Source extract:
=-=-=-=-=
Thanks all for the replies. In the parents tank we have a female blue stream goby who does seem to like to take a nibble on the young ones. She is going to be hard to put into one of the other tanks, but I might give it a go. I find with the Angels in general if I change something I get a number of behavioral issues, so when things work out I tend to leave them, I don't think moving the Goby will cause an issue but I will have to be cautious.

Here is what I plan to do with the next batch, which should be soon (I will be splitting the young between staying with the parents and moving them to a separate tank):
  1. Continue to culture the protozoans, I still have some time here, but I will have to make the cultures larger, and try to change the population to a larger type of protozoan
  2. Make changes to the big tank to support moving the Goby to that tank, primarily hiding/digging areas.
=-=-=-=-=
(Labeled region records)

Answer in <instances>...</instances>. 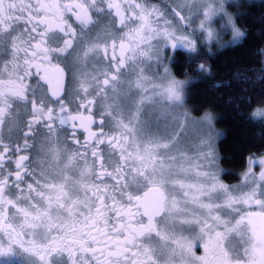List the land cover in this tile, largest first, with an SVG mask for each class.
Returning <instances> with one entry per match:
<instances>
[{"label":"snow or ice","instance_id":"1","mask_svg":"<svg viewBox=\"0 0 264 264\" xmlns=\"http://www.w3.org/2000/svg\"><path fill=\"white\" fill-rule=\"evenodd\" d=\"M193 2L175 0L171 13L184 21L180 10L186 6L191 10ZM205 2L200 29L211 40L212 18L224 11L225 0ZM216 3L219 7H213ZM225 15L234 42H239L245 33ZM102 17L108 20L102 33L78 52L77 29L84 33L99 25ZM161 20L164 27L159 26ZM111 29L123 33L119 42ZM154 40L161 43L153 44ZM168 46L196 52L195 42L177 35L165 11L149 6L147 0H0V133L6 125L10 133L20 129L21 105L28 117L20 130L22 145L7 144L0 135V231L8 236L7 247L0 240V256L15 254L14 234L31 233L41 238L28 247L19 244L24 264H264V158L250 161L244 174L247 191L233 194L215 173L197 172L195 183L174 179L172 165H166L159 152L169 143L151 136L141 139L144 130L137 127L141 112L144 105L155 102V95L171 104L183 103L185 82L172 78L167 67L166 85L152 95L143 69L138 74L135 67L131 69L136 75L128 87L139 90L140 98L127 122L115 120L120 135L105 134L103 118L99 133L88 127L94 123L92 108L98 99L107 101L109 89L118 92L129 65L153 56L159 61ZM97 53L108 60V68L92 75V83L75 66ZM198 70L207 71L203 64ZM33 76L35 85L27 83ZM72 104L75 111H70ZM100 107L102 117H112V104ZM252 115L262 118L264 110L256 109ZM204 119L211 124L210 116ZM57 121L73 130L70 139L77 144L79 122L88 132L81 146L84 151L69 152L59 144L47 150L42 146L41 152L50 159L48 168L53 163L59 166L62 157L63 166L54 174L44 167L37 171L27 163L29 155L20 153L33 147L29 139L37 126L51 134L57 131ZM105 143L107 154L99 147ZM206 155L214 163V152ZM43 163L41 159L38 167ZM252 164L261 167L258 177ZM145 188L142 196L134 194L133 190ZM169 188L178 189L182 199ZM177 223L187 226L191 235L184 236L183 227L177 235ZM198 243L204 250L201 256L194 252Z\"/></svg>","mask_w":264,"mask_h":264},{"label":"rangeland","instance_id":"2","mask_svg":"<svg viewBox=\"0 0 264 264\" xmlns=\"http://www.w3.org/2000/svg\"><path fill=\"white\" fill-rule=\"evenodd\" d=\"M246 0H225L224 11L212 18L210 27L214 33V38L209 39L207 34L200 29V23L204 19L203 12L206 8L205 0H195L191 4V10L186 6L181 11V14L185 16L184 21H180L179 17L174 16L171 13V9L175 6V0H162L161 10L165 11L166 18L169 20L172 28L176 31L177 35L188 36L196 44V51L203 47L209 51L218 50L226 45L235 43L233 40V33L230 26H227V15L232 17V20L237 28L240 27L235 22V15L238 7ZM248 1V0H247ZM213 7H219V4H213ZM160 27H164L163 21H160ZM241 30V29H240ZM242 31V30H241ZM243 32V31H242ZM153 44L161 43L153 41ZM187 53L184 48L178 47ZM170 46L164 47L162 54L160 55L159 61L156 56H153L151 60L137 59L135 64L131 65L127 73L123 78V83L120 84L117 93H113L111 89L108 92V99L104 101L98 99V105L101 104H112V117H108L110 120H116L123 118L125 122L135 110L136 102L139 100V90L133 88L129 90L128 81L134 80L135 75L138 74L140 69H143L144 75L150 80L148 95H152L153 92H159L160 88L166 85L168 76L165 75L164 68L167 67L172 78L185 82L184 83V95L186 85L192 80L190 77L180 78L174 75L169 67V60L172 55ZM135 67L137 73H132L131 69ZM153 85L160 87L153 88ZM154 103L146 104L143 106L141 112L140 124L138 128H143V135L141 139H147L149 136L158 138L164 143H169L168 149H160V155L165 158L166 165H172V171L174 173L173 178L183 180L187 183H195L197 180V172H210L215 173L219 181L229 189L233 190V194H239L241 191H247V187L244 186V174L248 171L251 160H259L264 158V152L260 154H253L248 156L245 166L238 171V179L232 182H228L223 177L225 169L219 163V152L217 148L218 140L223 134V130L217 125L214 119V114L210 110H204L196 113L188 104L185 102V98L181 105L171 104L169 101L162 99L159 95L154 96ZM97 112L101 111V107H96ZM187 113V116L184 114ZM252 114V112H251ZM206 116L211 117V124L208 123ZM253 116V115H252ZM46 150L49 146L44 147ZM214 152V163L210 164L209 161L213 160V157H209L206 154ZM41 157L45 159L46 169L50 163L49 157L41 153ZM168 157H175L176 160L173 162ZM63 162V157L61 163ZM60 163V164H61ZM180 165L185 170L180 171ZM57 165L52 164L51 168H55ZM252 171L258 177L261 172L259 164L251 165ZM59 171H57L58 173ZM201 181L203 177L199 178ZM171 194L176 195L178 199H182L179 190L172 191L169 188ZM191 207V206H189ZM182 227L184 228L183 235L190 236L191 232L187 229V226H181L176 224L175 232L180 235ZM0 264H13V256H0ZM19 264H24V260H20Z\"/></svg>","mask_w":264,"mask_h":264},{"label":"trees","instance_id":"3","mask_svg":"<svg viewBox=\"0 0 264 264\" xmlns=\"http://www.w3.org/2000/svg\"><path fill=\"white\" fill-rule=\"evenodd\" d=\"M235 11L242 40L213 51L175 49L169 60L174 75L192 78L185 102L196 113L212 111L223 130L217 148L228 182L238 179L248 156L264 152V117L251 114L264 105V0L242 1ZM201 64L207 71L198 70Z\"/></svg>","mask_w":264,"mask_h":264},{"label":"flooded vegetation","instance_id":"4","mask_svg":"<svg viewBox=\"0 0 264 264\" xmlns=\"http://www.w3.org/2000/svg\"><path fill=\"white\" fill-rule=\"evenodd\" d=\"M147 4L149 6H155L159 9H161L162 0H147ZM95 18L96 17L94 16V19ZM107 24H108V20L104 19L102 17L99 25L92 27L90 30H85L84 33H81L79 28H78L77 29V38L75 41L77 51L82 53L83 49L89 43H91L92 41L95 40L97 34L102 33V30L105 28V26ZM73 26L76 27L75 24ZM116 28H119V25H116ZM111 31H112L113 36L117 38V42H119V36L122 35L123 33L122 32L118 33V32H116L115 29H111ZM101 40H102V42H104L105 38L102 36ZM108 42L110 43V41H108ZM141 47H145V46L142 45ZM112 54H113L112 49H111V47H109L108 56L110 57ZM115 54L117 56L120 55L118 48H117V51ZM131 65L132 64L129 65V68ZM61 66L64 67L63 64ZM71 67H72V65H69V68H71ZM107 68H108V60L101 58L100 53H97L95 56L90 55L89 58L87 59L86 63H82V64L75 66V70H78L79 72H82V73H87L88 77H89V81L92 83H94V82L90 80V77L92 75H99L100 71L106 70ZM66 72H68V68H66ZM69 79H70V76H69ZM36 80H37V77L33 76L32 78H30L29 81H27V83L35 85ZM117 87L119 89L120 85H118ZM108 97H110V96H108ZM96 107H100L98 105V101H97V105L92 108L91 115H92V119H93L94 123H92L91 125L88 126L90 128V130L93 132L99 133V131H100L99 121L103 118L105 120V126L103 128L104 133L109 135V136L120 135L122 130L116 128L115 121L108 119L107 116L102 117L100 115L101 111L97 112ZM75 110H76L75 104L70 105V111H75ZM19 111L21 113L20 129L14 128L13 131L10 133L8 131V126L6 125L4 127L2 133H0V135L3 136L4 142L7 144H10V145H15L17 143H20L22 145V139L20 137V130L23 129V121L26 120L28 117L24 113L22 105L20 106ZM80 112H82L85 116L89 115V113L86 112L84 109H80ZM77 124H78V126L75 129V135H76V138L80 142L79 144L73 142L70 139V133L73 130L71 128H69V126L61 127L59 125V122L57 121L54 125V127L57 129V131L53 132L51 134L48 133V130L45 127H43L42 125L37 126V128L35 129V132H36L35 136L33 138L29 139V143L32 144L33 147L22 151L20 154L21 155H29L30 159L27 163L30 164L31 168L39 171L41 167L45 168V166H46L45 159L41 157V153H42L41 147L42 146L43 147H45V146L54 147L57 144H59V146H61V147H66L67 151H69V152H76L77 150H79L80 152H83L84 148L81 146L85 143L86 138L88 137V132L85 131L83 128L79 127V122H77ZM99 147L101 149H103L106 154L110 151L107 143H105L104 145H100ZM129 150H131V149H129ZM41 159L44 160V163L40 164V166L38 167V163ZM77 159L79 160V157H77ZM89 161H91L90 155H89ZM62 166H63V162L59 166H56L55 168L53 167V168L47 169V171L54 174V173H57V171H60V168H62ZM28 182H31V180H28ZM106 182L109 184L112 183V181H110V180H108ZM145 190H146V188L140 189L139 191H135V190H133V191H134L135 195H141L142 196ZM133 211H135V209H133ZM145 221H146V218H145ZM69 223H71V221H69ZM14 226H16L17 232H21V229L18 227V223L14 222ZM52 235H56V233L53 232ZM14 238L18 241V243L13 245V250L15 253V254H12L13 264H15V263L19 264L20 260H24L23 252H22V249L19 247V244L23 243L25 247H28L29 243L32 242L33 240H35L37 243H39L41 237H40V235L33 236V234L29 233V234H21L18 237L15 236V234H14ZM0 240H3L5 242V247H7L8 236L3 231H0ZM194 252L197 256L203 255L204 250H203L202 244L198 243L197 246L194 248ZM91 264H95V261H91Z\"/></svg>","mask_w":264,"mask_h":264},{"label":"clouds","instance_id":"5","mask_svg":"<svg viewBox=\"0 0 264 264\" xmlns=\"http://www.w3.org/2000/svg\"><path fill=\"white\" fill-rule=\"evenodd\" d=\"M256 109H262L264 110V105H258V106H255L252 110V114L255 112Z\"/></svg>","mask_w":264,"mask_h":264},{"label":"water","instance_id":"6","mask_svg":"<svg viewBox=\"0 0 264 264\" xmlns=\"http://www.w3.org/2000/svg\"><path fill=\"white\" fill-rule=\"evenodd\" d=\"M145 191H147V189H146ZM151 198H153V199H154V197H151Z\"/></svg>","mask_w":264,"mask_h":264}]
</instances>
=-=-=-=-=
What this task involves: Quote the aquarium post word for word, beginning at the words that read "Thanks all for" and stopping after "to be cautious.".

Reply to the exercise:
Thanks all for the replies. In the parents tank we have a female blue stream goby who does seem to like to take a nibble on the young ones. She is going to be hard to put into one of the other tanks, but I might give it a go. I find with the Angels in general if I change something I get a number of behavioral issues, so when things work out I tend to leave them, I don't think moving the Goby will cause an issue but I will have to be cautious.